What needs to be done:
Determine how many lines in the listing below include "administrateur", and answer with only that number.

Listed records:
########################################

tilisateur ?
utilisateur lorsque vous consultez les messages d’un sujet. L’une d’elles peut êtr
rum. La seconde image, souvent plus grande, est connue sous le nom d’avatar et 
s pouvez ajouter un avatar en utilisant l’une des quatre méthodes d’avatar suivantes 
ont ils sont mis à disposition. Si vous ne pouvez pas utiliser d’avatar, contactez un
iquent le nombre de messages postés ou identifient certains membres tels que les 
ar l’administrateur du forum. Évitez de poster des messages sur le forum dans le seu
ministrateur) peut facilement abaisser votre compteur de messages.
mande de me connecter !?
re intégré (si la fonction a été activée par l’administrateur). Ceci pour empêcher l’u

########################################

The answer:
2